What should it mean personally to each of us when we read this passage of Scripture?  For starters, it should evoke a fear and reverence of God’s holiness.  The combination is sadly lacking in many Christian circles.  When we fear and revere God, we take his Word seriously.  His commands are not to be taken lightly.  Jerry Bridges makes the comment in his book on holiness that although there is truth in the old saying, “God hates the sin, but loves the sinner,” we lean a whole lot more in our thinking to “but God loves the sinner.”  God absolutely abhors sin.  He cannot and will not excuse it.  To do so would be contrary to his character.  Remember, holiness is his standard.

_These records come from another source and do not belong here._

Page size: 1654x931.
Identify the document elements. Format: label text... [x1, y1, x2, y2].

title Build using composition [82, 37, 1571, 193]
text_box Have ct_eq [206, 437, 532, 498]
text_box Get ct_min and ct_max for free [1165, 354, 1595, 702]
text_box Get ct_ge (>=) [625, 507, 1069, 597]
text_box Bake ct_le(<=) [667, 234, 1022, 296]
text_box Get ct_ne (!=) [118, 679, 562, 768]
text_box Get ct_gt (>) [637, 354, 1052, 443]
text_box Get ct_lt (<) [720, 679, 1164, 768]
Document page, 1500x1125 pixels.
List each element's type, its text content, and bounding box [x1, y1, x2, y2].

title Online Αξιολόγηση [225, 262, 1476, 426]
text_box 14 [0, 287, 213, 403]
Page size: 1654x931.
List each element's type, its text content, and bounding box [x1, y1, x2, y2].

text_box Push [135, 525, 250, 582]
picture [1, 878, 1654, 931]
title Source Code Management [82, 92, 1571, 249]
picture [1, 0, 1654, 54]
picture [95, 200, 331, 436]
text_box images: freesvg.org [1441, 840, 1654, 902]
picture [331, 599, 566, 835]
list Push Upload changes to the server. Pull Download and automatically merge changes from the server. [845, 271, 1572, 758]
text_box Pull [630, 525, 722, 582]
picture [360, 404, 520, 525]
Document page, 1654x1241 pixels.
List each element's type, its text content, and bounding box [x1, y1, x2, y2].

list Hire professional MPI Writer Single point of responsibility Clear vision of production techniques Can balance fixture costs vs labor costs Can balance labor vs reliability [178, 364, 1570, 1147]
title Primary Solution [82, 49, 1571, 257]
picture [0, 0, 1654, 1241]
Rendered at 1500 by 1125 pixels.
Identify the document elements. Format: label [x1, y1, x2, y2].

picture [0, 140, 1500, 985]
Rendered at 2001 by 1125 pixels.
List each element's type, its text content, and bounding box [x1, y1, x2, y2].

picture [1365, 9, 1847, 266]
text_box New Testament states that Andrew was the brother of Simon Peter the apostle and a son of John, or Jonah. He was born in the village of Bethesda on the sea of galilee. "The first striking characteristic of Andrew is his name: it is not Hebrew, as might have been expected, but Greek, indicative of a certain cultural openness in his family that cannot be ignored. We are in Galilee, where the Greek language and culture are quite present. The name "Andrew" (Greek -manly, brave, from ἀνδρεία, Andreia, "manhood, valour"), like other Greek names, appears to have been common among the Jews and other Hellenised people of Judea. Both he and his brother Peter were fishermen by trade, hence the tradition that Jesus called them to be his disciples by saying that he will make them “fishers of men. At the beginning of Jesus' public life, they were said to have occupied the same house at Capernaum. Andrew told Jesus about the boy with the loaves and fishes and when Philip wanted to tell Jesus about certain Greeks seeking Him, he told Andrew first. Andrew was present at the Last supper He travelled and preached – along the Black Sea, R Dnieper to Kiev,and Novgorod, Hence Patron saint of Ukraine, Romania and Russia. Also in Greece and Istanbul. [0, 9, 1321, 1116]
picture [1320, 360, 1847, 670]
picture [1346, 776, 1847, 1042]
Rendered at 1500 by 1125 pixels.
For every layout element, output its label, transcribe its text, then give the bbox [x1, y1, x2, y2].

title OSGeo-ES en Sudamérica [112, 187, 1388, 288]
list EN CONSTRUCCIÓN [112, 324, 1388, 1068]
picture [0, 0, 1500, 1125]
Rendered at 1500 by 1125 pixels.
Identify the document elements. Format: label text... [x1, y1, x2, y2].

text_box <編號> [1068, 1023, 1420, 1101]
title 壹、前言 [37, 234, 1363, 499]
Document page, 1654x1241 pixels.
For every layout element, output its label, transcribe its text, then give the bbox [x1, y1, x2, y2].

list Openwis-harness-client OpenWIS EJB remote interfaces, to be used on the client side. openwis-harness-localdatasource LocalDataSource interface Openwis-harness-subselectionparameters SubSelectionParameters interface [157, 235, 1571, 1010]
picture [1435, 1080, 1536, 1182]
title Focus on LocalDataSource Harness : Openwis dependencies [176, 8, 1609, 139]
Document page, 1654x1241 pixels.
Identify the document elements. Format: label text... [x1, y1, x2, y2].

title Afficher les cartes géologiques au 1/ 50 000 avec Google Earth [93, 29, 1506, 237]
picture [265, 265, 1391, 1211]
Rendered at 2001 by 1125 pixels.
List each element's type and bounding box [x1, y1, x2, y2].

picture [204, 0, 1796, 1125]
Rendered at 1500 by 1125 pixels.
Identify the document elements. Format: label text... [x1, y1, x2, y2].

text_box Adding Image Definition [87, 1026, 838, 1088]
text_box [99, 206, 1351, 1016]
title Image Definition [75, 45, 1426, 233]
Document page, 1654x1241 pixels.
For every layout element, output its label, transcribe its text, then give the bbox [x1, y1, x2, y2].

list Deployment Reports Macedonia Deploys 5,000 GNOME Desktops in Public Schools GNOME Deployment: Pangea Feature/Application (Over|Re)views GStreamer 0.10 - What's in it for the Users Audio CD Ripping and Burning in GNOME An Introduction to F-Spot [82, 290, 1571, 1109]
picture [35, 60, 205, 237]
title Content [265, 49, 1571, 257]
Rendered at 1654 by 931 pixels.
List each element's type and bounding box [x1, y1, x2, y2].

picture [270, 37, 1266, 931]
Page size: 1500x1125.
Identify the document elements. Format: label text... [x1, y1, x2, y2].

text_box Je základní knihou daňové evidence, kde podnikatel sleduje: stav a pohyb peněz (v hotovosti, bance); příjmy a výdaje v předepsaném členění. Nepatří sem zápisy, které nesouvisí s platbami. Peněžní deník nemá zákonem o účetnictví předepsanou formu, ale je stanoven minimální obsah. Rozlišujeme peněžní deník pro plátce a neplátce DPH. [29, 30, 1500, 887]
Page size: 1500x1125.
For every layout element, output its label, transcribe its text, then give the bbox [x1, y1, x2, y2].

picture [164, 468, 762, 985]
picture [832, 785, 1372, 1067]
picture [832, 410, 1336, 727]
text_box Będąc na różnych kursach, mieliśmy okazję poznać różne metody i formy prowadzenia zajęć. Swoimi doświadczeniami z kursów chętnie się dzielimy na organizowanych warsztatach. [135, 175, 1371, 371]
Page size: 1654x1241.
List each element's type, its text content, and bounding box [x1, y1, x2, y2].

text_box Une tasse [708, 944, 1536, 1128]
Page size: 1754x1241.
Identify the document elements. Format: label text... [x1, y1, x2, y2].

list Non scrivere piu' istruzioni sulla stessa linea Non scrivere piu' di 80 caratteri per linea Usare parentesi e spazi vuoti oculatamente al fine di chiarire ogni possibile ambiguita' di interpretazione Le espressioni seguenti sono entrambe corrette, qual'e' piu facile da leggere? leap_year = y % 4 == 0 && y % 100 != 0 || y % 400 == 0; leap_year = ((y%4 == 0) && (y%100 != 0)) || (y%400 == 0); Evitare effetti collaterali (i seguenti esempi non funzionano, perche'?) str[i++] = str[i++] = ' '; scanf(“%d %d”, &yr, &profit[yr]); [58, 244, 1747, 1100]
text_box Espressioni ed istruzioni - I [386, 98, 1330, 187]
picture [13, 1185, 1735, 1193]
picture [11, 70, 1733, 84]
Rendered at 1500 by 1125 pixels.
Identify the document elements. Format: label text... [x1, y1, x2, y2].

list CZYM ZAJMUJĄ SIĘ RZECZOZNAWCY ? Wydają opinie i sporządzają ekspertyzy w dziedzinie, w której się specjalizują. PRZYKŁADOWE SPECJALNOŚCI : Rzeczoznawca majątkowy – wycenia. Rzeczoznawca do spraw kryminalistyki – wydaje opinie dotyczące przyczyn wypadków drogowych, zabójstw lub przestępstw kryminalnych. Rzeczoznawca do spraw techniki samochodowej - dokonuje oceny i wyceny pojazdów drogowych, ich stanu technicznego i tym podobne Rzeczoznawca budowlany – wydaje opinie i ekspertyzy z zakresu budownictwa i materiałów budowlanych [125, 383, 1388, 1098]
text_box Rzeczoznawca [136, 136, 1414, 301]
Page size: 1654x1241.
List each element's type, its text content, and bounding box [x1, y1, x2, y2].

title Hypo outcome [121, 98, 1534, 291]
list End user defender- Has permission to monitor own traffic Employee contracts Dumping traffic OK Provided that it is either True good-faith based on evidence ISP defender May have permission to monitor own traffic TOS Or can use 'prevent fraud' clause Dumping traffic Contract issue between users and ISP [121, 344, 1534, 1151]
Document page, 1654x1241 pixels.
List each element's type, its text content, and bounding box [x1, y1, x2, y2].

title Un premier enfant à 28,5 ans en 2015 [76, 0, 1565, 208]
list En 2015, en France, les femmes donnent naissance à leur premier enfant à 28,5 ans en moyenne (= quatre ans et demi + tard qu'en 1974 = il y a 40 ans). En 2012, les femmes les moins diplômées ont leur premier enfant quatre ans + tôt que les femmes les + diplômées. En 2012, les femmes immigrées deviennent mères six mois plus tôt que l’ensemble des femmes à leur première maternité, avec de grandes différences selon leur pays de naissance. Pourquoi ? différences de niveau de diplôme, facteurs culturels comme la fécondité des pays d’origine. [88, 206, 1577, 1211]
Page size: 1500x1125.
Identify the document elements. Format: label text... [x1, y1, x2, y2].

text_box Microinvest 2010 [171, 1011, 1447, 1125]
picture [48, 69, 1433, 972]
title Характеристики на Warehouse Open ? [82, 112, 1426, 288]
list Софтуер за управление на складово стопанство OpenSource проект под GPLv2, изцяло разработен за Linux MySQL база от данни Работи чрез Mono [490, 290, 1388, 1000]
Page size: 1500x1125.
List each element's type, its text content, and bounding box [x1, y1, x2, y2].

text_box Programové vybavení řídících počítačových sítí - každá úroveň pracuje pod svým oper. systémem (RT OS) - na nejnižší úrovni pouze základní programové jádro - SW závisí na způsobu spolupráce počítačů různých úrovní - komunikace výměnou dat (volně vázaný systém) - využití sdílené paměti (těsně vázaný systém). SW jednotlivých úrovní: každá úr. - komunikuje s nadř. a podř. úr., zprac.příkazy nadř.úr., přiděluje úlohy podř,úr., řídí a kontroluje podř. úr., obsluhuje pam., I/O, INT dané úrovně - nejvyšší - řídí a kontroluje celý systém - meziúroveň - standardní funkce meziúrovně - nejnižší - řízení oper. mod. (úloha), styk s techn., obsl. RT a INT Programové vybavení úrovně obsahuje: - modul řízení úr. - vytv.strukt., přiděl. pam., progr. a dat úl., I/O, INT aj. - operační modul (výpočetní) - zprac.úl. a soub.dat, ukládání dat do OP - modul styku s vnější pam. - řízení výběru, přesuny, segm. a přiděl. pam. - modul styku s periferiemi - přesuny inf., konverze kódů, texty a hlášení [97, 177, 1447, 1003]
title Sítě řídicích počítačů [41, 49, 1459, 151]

As you grow, you should have an increase in praise and adoration of God’s holiness, while you have a decrease in your tolerance for sin.  Praise him as the seraphim, “Holy, Holy, Holy is the Lord of hosts; the whole earth is full of his glory (verse 3).”  The mention of holy three times gives greater emphasis.  No other time is an attribute given in triplicate as the attribute holy.   Moses also praised God for his holiness in Exodus 15:11, “Who is like thee among the gods, O Lord?  Who is like thee, majestic in holiness, awesome in praises, working wonders?”  We should recognize his holiness and glorify him for it through praise.
Besides praising, we can meditate on God’s holiness.  The more your eyes are opened to his holiness, the more you will despise sin.  It is not really natural to hate sin.  As human beings and pleasure seekers, we instead are attracted to it.  The Bible confirms it in Romans 3:10-12, “No one seeks for God, no not one; no one understands; no one seeks for God.  All have turned aside; together they have become worthless; no one does good, not even one.”  It is only through God’s opening our eyes that we are able to see his holiness and in turn want to run from sin.  Pray that it would be so for you.  Ask for him to show you unholy attitudes and behaviors and flee from them.
What does it all come down to?  He requires holiness of the believer.  In reference to Isaiah 6:4, R.C. Sproul says, “If God’s holiness doesn’t turn you on, you don’t have any switches.  Even the dumb structures of wood and stone have the good sense to shake in God’s presence.”  If you view holiness grudgingly as a list of do’s and don’ts and boring, pious living, then perhaps you do not understand it.  Hebrews 12:14 says, “Strive for peace with everyone, and for the holiness without which no one will see the Lord.”  The command for holiness is given several times in Leviticus as well, such as Leviticus 11:45, “For I am the Lord who brought you up out of the land of Egypt to be your God.  You shall therefore be holy, for I am holy.”  Can we become holy on our own?  Absolutely not.  Only God can make us holy.  A.W. Pink says, “If you would enter heaven’s glory and live forever with God, you must be as good as God.  You must be perfectly holy!  That means that salvation by the will of man, the works of man, or even the worship of man is an utter impossibility, because you cannot make yourself holy!”  So then, what are we to do?  We are to recognize him for his holiness, praise him for his holiness, and to walk in a path towards holiness.  In walking in a path towards holiness, we grow spiritually as we meditate and pray, learning to cling to what is true, hating that which is evil, longing for Christ’s return.  The key in pursuing holiness is found in these things and probably most importantly found in being subject to God, living a life of obedience to him.